Big Kid just came up to me with a piece of paper and said, "I need you to make a big, colorful sign dat says "Come back Fluffy!" all in capital letters, big 'nuff for a butterfly to read."
Worn out and reluctant to believe we were still stuck on the butterfly release, I sighed.
"Big Kid, Fluffy is out there living a wonderful butterfly life. Tasting different flowers, meeting new friends, maybe having a family, flying around and seeing the world. You did the right thing by letting her go."
"It doesn't feel like da right fing!" he burst out, sobbing. "I want her back! It feels like a boring old fing now, I wish I had never done it. She was mine. I miss her so bad."

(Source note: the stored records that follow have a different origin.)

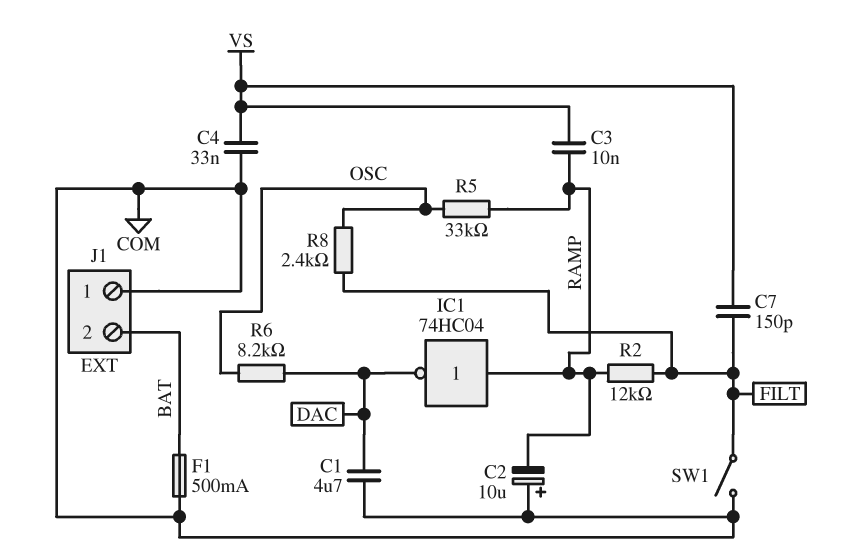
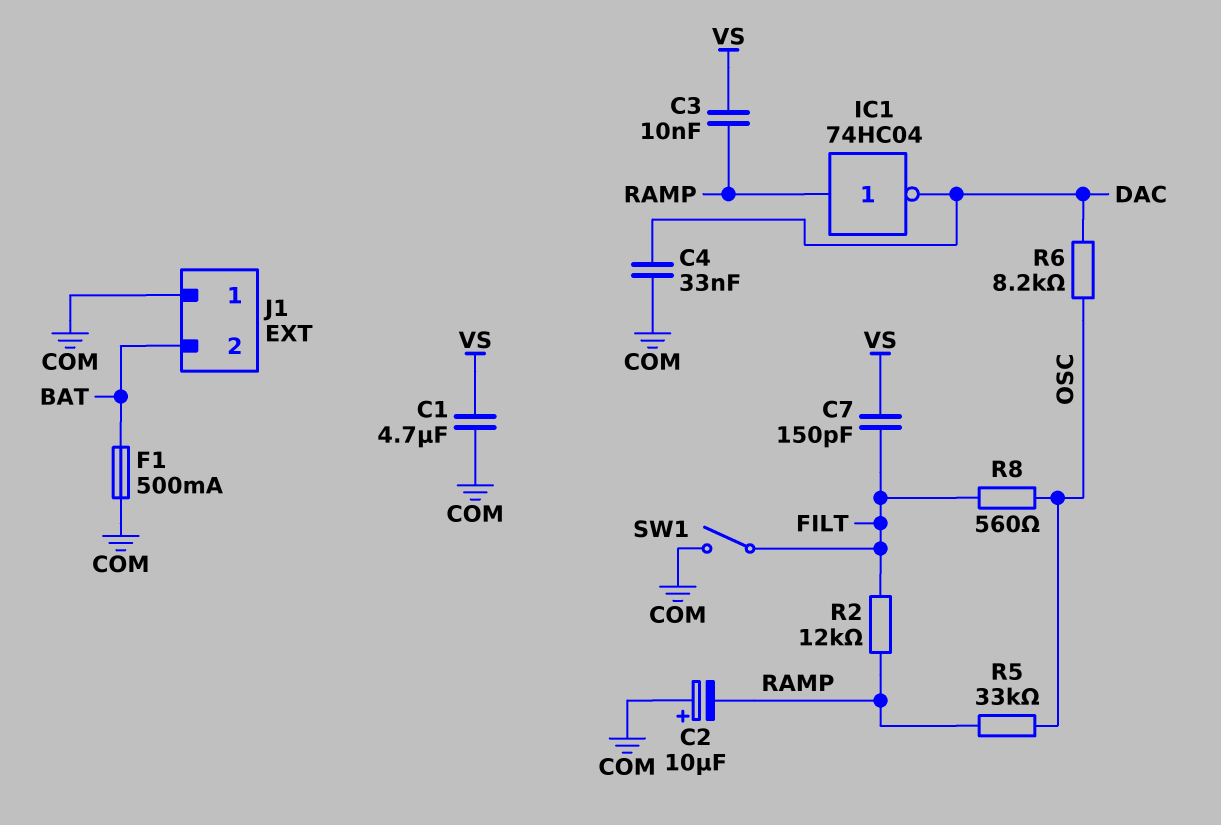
C1: 4.7uF (COM, DAC) -> 4.7uF (COM, VS)
C4: 33nF (COM, VS) -> 33nF (COM, DAC)
R8: 2.4k (FILT, OSC) -> 560 (FILT, OSC)

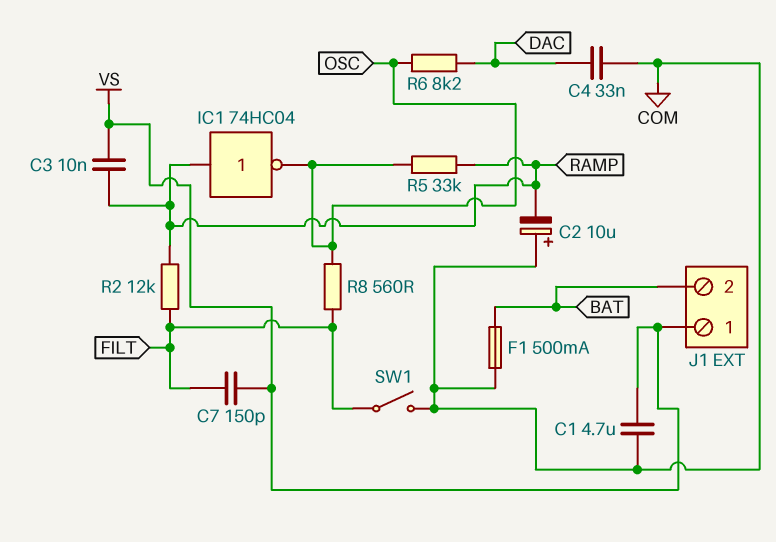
IC1: NOT 74HC04 (in RAMP, out DAC) -> NOT 74HC04 (in RAMP, out OSC)
J1 pin 1: COM -> VS

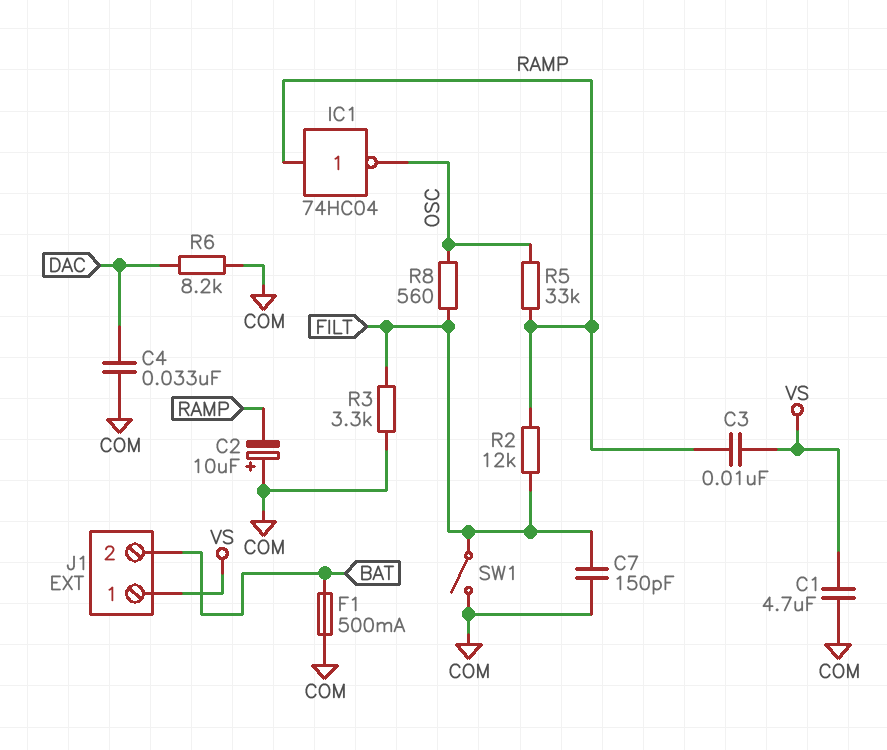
C7: 150pF (FILT, VS) -> 150pF (COM, FILT)
R3: none -> 3.3k (COM, FILT)
R6: 8.2k (DAC, OSC) -> 8.2k (COM, DAC)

"I'm sorry, babe. I really am. It's a fact of life though. If you kept her as a pet, she would have died young, because butterflies have to live butterfly lives. She would have had a sad, short life just so you could keep her. But by letting her go, she gets to go be what she was meant to be."
More sobbing. "It's not right. It's dest not fair. She's not happy. She has no idea where I am. We don't live by my school. She'll never find us."
I then had to explain that life wasn't fair and point out that it was bed time, which led to even more crying and complaining.
Who knew Fluffy made such an impact? I feel bad for him but damn, enough is enough. I don't really know what else to say or do about it.